Task goal: Rewrite the data below with "blocking=False" substituted for every occurrence of "blocking=True", leaving everything else unchanged. Leave the pictures out of your answer.
==== Records provided ====
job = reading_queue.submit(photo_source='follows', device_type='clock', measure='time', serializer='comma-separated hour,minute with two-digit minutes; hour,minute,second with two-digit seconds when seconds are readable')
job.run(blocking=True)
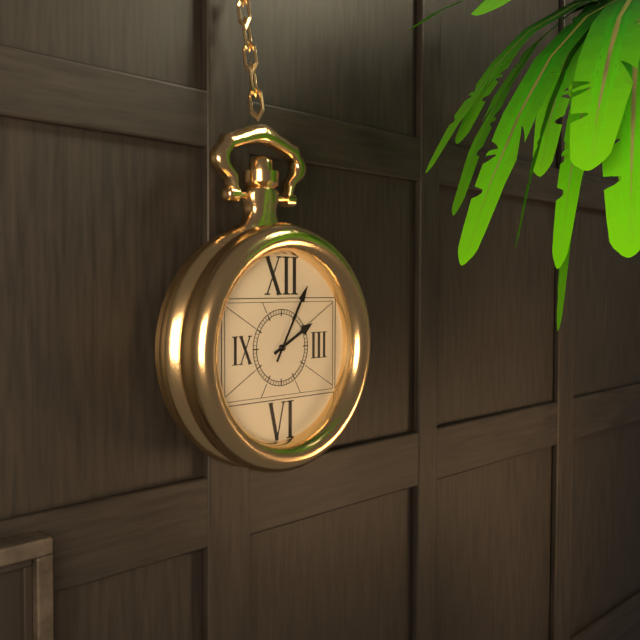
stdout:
2,05
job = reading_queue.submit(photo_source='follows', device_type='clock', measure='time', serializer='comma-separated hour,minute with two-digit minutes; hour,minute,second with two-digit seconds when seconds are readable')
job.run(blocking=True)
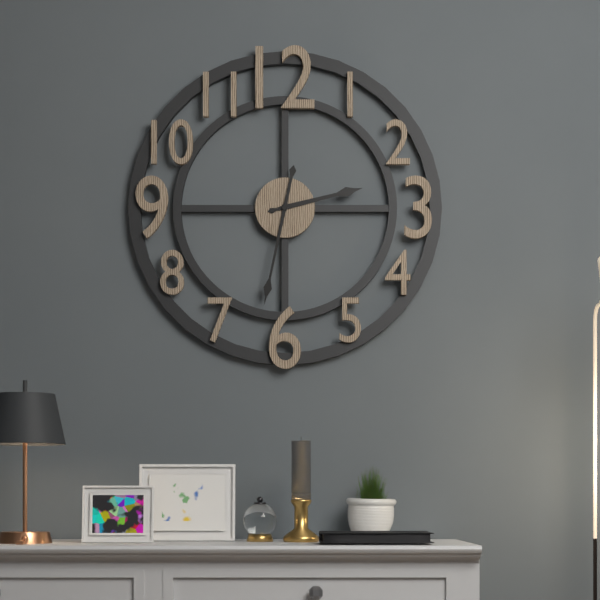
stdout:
2,32
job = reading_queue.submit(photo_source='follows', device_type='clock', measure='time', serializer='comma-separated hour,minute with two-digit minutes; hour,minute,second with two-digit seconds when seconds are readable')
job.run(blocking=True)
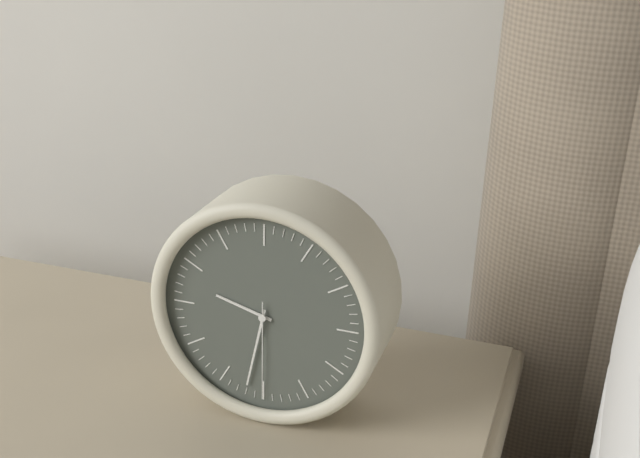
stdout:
9,32,30
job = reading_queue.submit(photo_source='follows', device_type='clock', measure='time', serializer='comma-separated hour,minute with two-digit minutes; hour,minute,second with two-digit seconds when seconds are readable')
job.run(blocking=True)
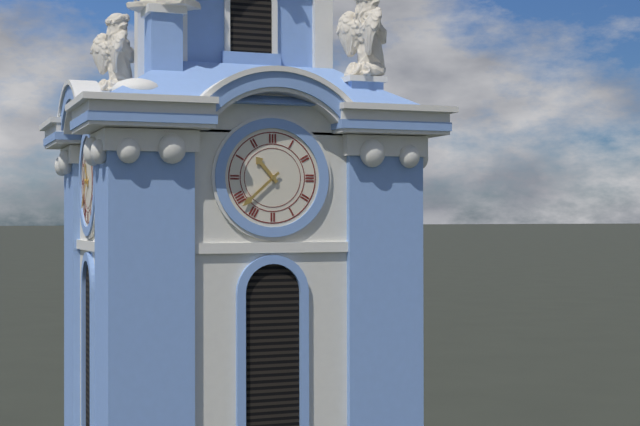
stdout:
10,38
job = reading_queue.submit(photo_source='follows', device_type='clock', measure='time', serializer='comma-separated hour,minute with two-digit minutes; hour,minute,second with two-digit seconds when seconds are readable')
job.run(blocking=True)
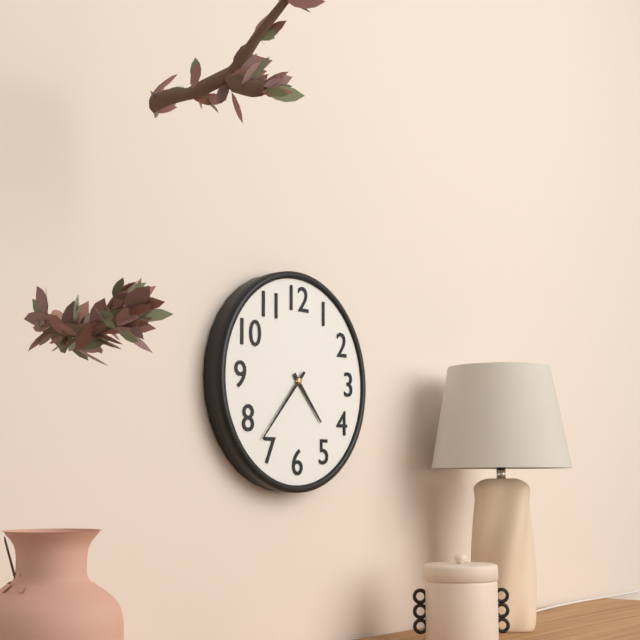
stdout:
4,37
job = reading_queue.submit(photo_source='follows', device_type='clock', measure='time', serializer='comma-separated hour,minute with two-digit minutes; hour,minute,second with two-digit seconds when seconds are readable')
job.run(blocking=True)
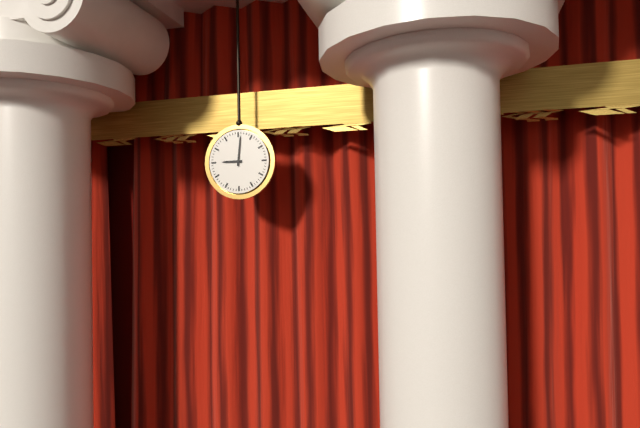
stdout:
9,01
====
Final answer:
job = reading_queue.submit(photo_source='follows', device_type='clock', measure='time', serializer='comma-separated hour,minute with two-digit minutes; hour,minute,second with two-digit seconds when seconds are readable')
job.run(blocking=False)
stdout:
2,05
job = reading_queue.submit(photo_source='follows', device_type='clock', measure='time', serializer='comma-separated hour,minute with two-digit minutes; hour,minute,second with two-digit seconds when seconds are readable')
job.run(blocking=False)
stdout:
2,32
job = reading_queue.submit(photo_source='follows', device_type='clock', measure='time', serializer='comma-separated hour,minute with two-digit minutes; hour,minute,second with two-digit seconds when seconds are readable')
job.run(blocking=False)
stdout:
9,32,30
job = reading_queue.submit(photo_source='follows', device_type='clock', measure='time', serializer='comma-separated hour,minute with two-digit minutes; hour,minute,second with two-digit seconds when seconds are readable')
job.run(blocking=False)
stdout:
10,38
job = reading_queue.submit(photo_source='follows', device_type='clock', measure='time', serializer='comma-separated hour,minute with two-digit minutes; hour,minute,second with two-digit seconds when seconds are readable')
job.run(blocking=False)
stdout:
4,37
job = reading_queue.submit(photo_source='follows', device_type='clock', measure='time', serializer='comma-separated hour,minute with two-digit minutes; hour,minute,second with two-digit seconds when seconds are readable')
job.run(blocking=False)
stdout:
9,01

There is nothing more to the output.